> _Problem_
Exclude the pictures, then copy word for word the lines running from the beginning of the records through the line with "20,1,$1+$1,$4,$5,$6,$7,0*".

> _Electronic design files_
-*-*-
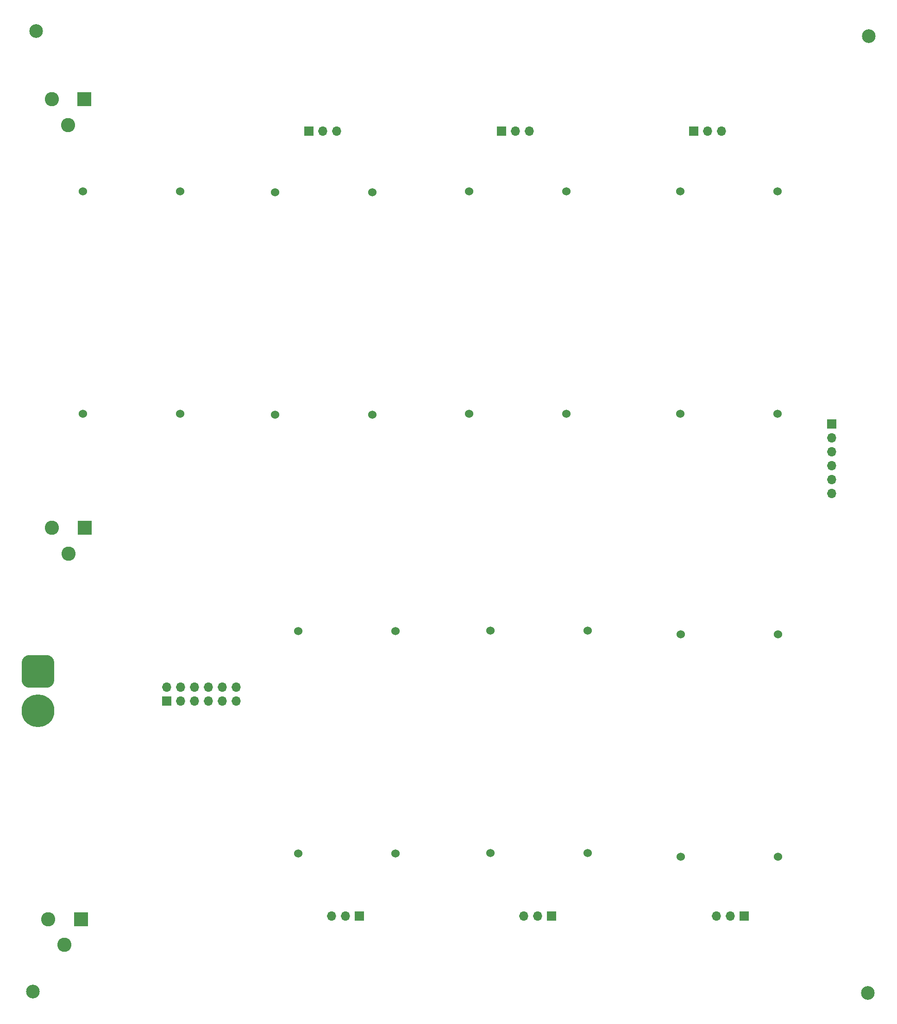
<source format=gbr>
%TF.GenerationSoftware,KiCad,Pcbnew,7.0.10*%
%TF.CreationDate,2024-03-06T14:44:34-05:00*%
%TF.ProjectId,Power_Supply,506f7765-725f-4537-9570-706c792e6b69,rev?*%
%TF.SameCoordinates,Original*%
%TF.FileFunction,Soldermask,Bot*%
%TF.FilePolarity,Negative*%
%FSLAX46Y46*%
G04 Gerber Fmt 4.6, Leading zero omitted, Abs format (unit mm)*
G04 Created by KiCad (PCBNEW 7.0.10) date 2024-03-06 14:44:34*
%MOMM*%
%LPD*%
G01*
G04 APERTURE LIST*
G04 Aperture macros list*
%AMRoundRect*
0 Rectangle with rounded corners*
0 $1 Rounding radius*
0 $2 $3 $4 $5 $6 $7 $8 $9 X,Y pos of 4 corners*
0 Add a 4 corners polygon primitive as box body*
4,1,4,$2,$3,$4,$5,$6,$7,$8,$9,$2,$3,0*
0 Add four circle primitives for the rounded corners*
1,1,$1+$1,$2,$3*
1,1,$1+$1,$4,$5*
1,1,$1+$1,$6,$7*
1,1,$1+$1,$8,$9*
0 Add four rect primitives between the rounded corners*
20,1,$1+$1,$2,$3,$4,$5,0*
20,1,$1+$1,$4,$5,$6,$7,0*
20,1,$1+$1,$6,$7,$8,$9,0*
20,1,$1+$1,$8,$9,$2,$3,0*%
G04 Aperture macros list end*
%ADD10RoundRect,1.500000X-1.500000X1.500000X-1.500000X-1.500000X1.500000X-1.500000X1.500000X1.500000X0*%
%ADD11C,6.000000*%
%ADD12C,2.600000*%
%ADD13R,2.600000X2.600000*%
%ADD14R,1.700000X1.700000*%
%ADD15O,1.700000X1.700000*%
%ADD16C,2.500000*%
%ADD17C,1.524000*%
G04 APERTURE END LIST*
D10*
%TO.C,XT60*%
X105800000Y-172510000D03*
D11*
X105800000Y-179710000D03*
%TD*%
D12*
%TO.C,Main_Power1*%
X111410000Y-150960000D03*
X108410000Y-146260000D03*
D13*
X114410000Y-146260000D03*
%TD*%
%TO.C,Jetson1*%
X113680000Y-217750000D03*
D12*
X107680000Y-217750000D03*
X110680000Y-222450000D03*
%TD*%
D13*
%TO.C,MCU1*%
X114340003Y-67953332D03*
D12*
X108340003Y-67953332D03*
X111340003Y-72653332D03*
%TD*%
D14*
%TO.C,Servo_Shift1*%
X155355003Y-73803332D03*
D15*
X157895003Y-73803332D03*
X160435003Y-73803332D03*
%TD*%
D16*
%TO.C,H3*%
X104946668Y-230990000D03*
%TD*%
D17*
%TO.C,6.8V3*%
X223300000Y-125410000D03*
X241080000Y-125410000D03*
X223300000Y-84770000D03*
X241080000Y-84770000D03*
%TD*%
%TO.C,6.8V1*%
X149150000Y-125610000D03*
X166930000Y-125610000D03*
X149150000Y-84970000D03*
X166930000Y-84970000D03*
%TD*%
D16*
%TO.C,H1*%
X105526668Y-55490000D03*
%TD*%
%TO.C,H4*%
X257546668Y-231220000D03*
%TD*%
D17*
%TO.C,6.8V2*%
X184670000Y-125390000D03*
X202450000Y-125390000D03*
X184670000Y-84750000D03*
X202450000Y-84750000D03*
%TD*%
%TO.C,3.3V1*%
X114080000Y-125430000D03*
X131860000Y-125430000D03*
X114080000Y-84790000D03*
X131860000Y-84790000D03*
%TD*%
D14*
%TO.C,Servo_Shift3*%
X225753003Y-73803332D03*
D15*
X228293003Y-73803332D03*
X230833003Y-73803332D03*
%TD*%
D14*
%TO.C,Servo_Swing1*%
X234968000Y-217200000D03*
D15*
X232428000Y-217200000D03*
X229888000Y-217200000D03*
%TD*%
D17*
%TO.C,6.8V5*%
X206360000Y-165080000D03*
X188580000Y-165080000D03*
X206360000Y-205720000D03*
X188580000Y-205720000D03*
%TD*%
%TO.C,6.8V4*%
X241140000Y-165700000D03*
X223360000Y-165700000D03*
X241140000Y-206340000D03*
X223360000Y-206340000D03*
%TD*%
%TO.C,6.8V6*%
X171220000Y-165090000D03*
X153440000Y-165090000D03*
X171220000Y-205730000D03*
X153440000Y-205730000D03*
%TD*%
D14*
%TO.C,Servo_Swing3*%
X164570000Y-217200000D03*
D15*
X162030000Y-217200000D03*
X159490000Y-217200000D03*
%TD*%
D16*
%TO.C,H2*%
X257736668Y-56410000D03*
%TD*%
D14*
%TO.C,Control_Port1*%
X250936668Y-127280000D03*
D15*
X250936668Y-129820000D03*
X250936668Y-132360000D03*
X250936668Y-134900000D03*
X250936668Y-137440000D03*
X250936668Y-139980000D03*
%TD*%
D14*
%TO.C,Servo_Swing2*%
X199769000Y-217200000D03*
D15*
X197229000Y-217200000D03*
X194689000Y-217200000D03*
%TD*%
D14*
%TO.C,Servo_Shift2*%
X190554003Y-73803332D03*
D15*
X193094003Y-73803332D03*
X195634003Y-73803332D03*
%TD*%
D14*
%TO.C,U1*%
X129410000Y-177950000D03*
D15*
X131950000Y-177950000D03*
X134490000Y-177950000D03*
X137030000Y-177950000D03*
X139570000Y-177950000D03*
X142110000Y-177950000D03*
X129410000Y-175410000D03*
X131950000Y-175410000D03*
X134490000Y-175410000D03*
X137030000Y-175410000D03*
X139570000Y-175410000D03*
X142110000Y-175410000D03*
%TD*%
M02*

</source>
-*-*-
> _Reply to the exercise_
<source format=gbr>
%TF.GenerationSoftware,KiCad,Pcbnew,7.0.10*%
%TF.CreationDate,2024-03-06T14:44:34-05:00*%
%TF.ProjectId,Power_Supply,506f7765-725f-4537-9570-706c792e6b69,rev?*%
%TF.SameCoordinates,Original*%
%TF.FileFunction,Soldermask,Bot*%
%TF.FilePolarity,Negative*%
%FSLAX46Y46*%
G04 Gerber Fmt 4.6, Leading zero omitted, Abs format (unit mm)*
G04 Created by KiCad (PCBNEW 7.0.10) date 2024-03-06 14:44:34*
%MOMM*%
%LPD*%
G01*
G04 APERTURE LIST*
G04 Aperture macros list*
%AMRoundRect*
0 Rectangle with rounded corners*
0 $1 Rounding radius*
0 $2 $3 $4 $5 $6 $7 $8 $9 X,Y pos of 4 corners*
0 Add a 4 corners polygon primitive as box body*
4,1,4,$2,$3,$4,$5,$6,$7,$8,$9,$2,$3,0*
0 Add four circle primitives for the rounded corners*
1,1,$1+$1,$2,$3*
1,1,$1+$1,$4,$5*
1,1,$1+$1,$6,$7*
1,1,$1+$1,$8,$9*
0 Add four rect primitives between the rounded corners*
20,1,$1+$1,$2,$3,$4,$5,0*
20,1,$1+$1,$4,$5,$6,$7,0*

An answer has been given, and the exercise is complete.